At first I recall being astonished and mildly offended when a Honduran would answer their phone and proceed to carry on an entire conversation in the middle of a meeting (albeit slightly hushed, but trust me guy, you’re not fooling anyone), later it just made me laugh, and now I barely notice it at all, just like I barely notice, say, a group of people blow drying meat outside their home (I assume this was to heat the coals, but one can never be certain), a kid on a bike holding on to a horse’s tail and getting towed around town, or a pile of dog shit containing an entire intact chip bag that said dog has eaten and somehow successfully digested. And let’s just say I may have answered a phone call or two myself right smack dab in the middle of a training that I was organizing. That, ladies and gents, is what I like to call true cultural immersion. Let’s just hope that I can shake that newly acquired habit eight months from now because something tells me that may be frowned upon in the middle of a job interview.

1 comment:

  1. Good morning how are you?

    My name is Emilio, I am a Spanish boy and I live in a town near to Madrid. I am a very interested person in knowing things so different as the culture, the way of life of the inhabitants of our planet, the fauna, the flora, and the landscapes of all the countries of the world etc. in summary, I am a person that enjoys traveling, learning and respecting people's diversity from all over the world.

    I would love to travel and meet in person all the aspects above mentioned, but unfortunately as this is very expensive and my purchasing power is quite small, so I devised a way to travel with the imagination in every corner of our planet. A few years ago I started a collection of letters addressed to me in which my goal was to get at least 1 letter from each country in the world. This modest goal is feasible to reach in the most part of countries, but unfortunately it’s impossible to achieve in other various territories for several reasons, either because they are countries at war, either because they are countries with extreme poverty or because for whatever reason the postal system is not functioning properly.

    For all this I would ask you one small favour:
    Would you be so kind as to send me a letter by traditional mail from Honduras? I understand perfectly that you think that your e-mail is not the appropriate place to ask this, and even, is very probably that you ignore my letter, but I would call your attention to the difficulty involved in getting a letter from that country, and also I don’t know anyone neither where to write in Honduras in order to increase my collection. a letter for me is like a little souvenir, like if I have had visited that territory with my imagination and at same time, the arrival of the letters from a country is a sign of peace and normality and a original way to promote a country in the world.
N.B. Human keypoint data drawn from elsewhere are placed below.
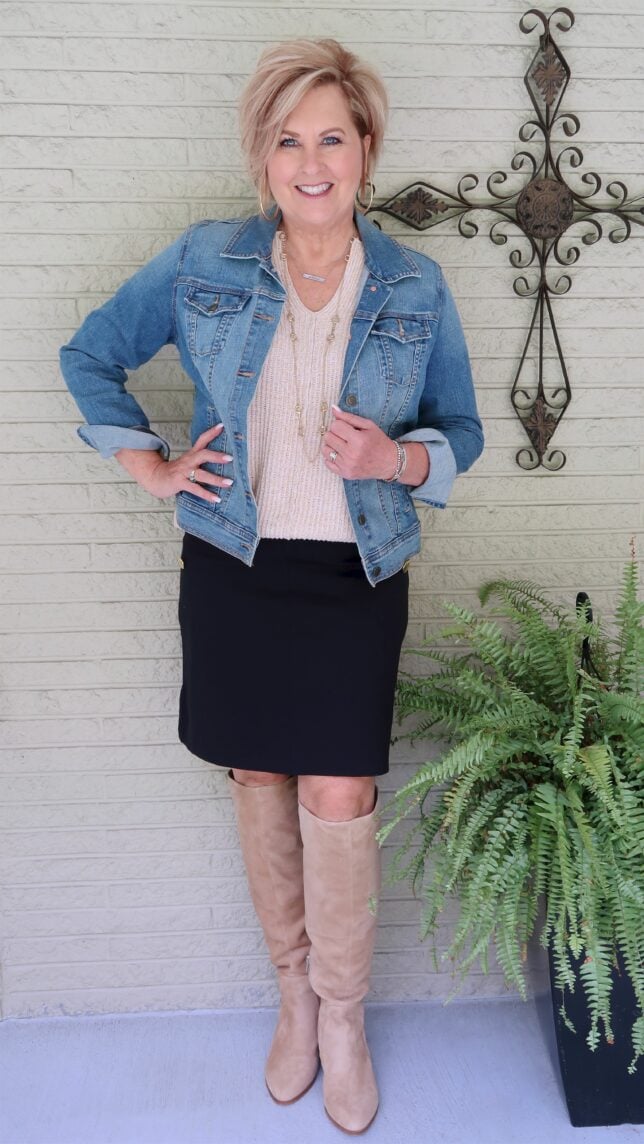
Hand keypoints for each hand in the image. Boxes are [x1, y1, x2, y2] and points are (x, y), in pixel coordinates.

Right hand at [116, 423, 232, 502]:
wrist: (154, 478)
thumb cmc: (175, 471)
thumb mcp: (188, 461)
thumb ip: (201, 459)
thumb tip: (221, 458)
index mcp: (191, 454)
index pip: (202, 440)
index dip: (211, 432)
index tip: (222, 426)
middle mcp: (188, 461)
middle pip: (203, 455)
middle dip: (217, 456)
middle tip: (231, 458)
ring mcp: (183, 472)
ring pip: (202, 474)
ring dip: (216, 479)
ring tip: (229, 483)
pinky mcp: (180, 483)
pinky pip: (195, 489)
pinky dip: (207, 495)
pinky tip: (217, 499)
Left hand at [321, 406, 397, 479]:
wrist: (389, 462)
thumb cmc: (378, 441)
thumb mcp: (368, 425)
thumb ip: (349, 417)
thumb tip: (333, 409)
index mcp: (358, 440)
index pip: (335, 426)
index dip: (339, 424)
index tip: (346, 427)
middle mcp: (351, 454)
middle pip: (328, 437)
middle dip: (334, 434)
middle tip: (344, 436)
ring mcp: (347, 466)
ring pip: (325, 449)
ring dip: (331, 445)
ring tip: (342, 445)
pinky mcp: (345, 474)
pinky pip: (327, 462)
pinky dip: (331, 457)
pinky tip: (341, 455)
My postal address is the following one:

    Emilio Fernandez Esteban
    Calle Valencia, 39
    28903 Getafe (Madrid)
    Spain

    If you wish, you can visit my blog www.cartasenmibuzon.blogspot.com, where you can see the pictures of all the letters that I have received from whole World.

    Finally I would like to thank the attention given to this letter, and whether you can help me or not, I send my best wishes for peace, health and happiness for you, your family and all your dear beings.